- ¡Bicho gafoso de mierda!
- ¡Excremento patizambo de
dragón!
- ¡Viejo enano barrigudo y feo!
- ¡¡¡Silencio!!! –exigió la niña harta
de oír sus insultos, sin elevar demasiado la voz para que no la oyera su padre,– ¡Volved
al armario y dejadme dormir en paz!
Cuando desaparecieron rezongando los
monstruos, esos que la visitaban cada noche en el momento en que su padre
cerraba la puerta y apagaba la luz de su habitación, la pequeña se cubrió con
la sabana y apretó fuertemente los párpados para traer la brillante oscuridad
colmada de puntitos de luz a sus ojos, al tiempo que pronunciaba las palabras mágicas
para transformarse, una vez más, en una minúscula luminaria y poder viajar así
hasta las estrellas.
Dejó su cuerpo dormido en la cama,
cubierto hasta la cabeza para que ningún bicho malencarado de los que se
esconden en los rincones, en los armarios y debajo de las camas, la descubriera
y la hiciera volver de nuevo para espantarlo.

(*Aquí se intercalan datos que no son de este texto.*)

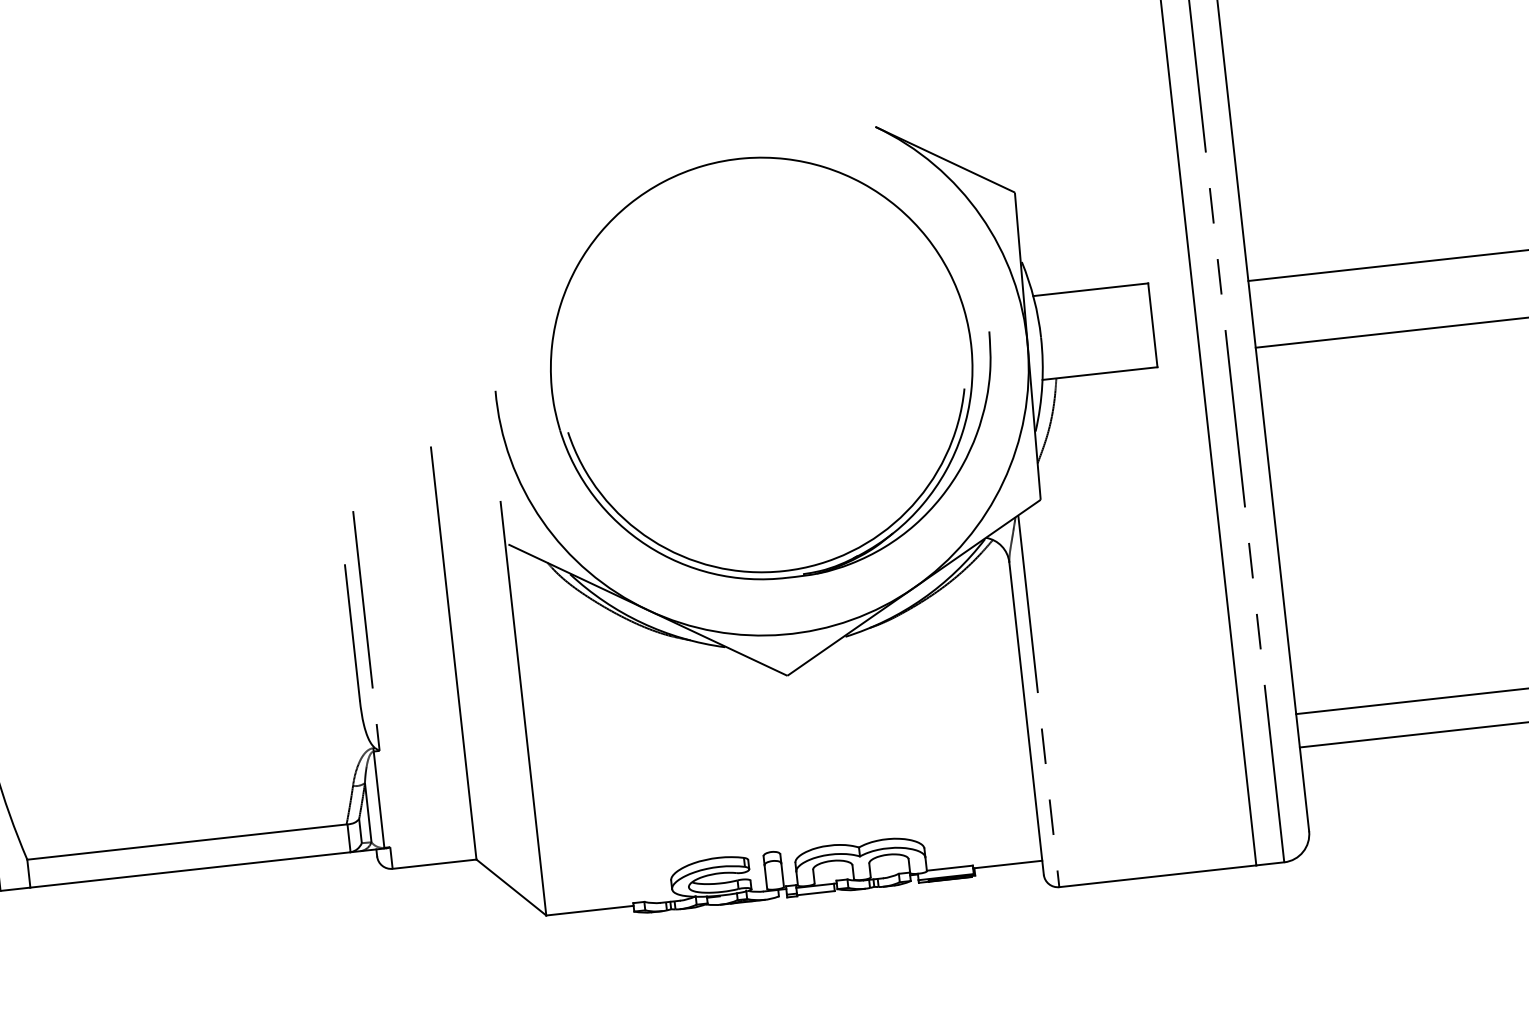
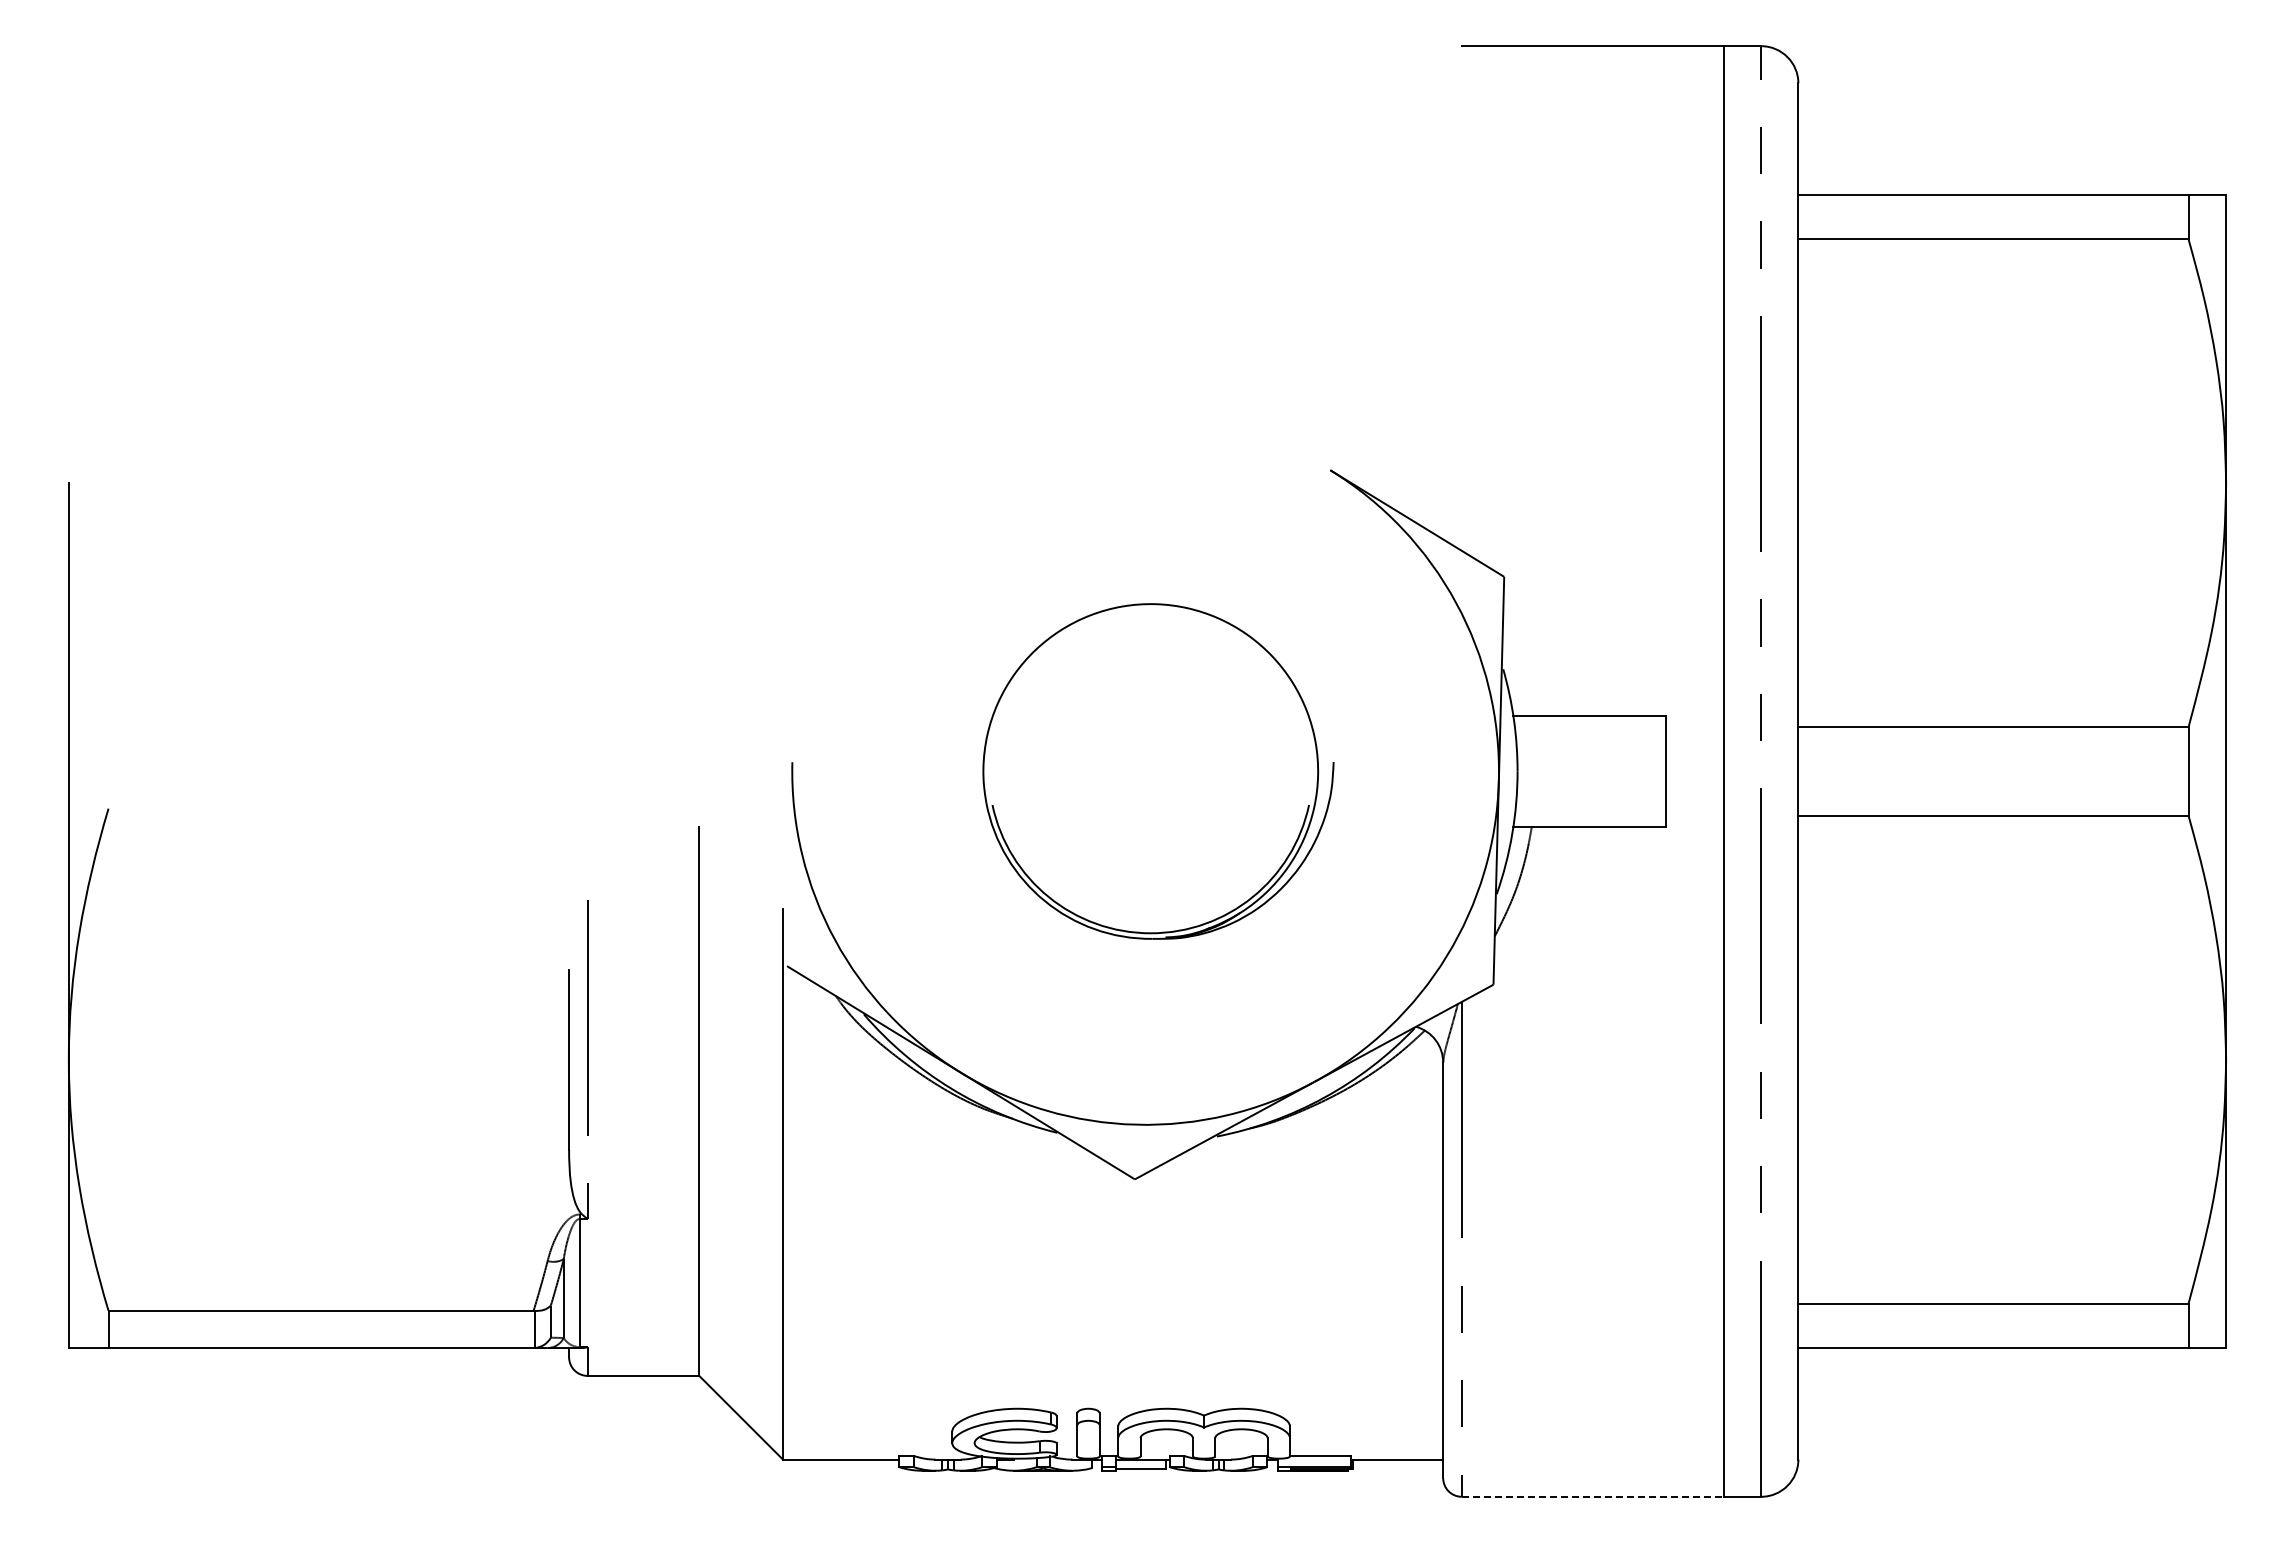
part: (771, 367) -> (1158, 771), size x0.6
line: (1158, 876) -> (1593, 1496), solid -> dashed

Y, a caballo de una mágica
libélula, voló hacia el firmamento estrellado para reencontrarse, allá en el
cielo, con su mamá, que la recibiría con los brazos abiertos para darle un
tierno beso y arrullarla con una dulce nana entre nubes de algodón, como le
prometió que haría cada vez que ella la necesitara.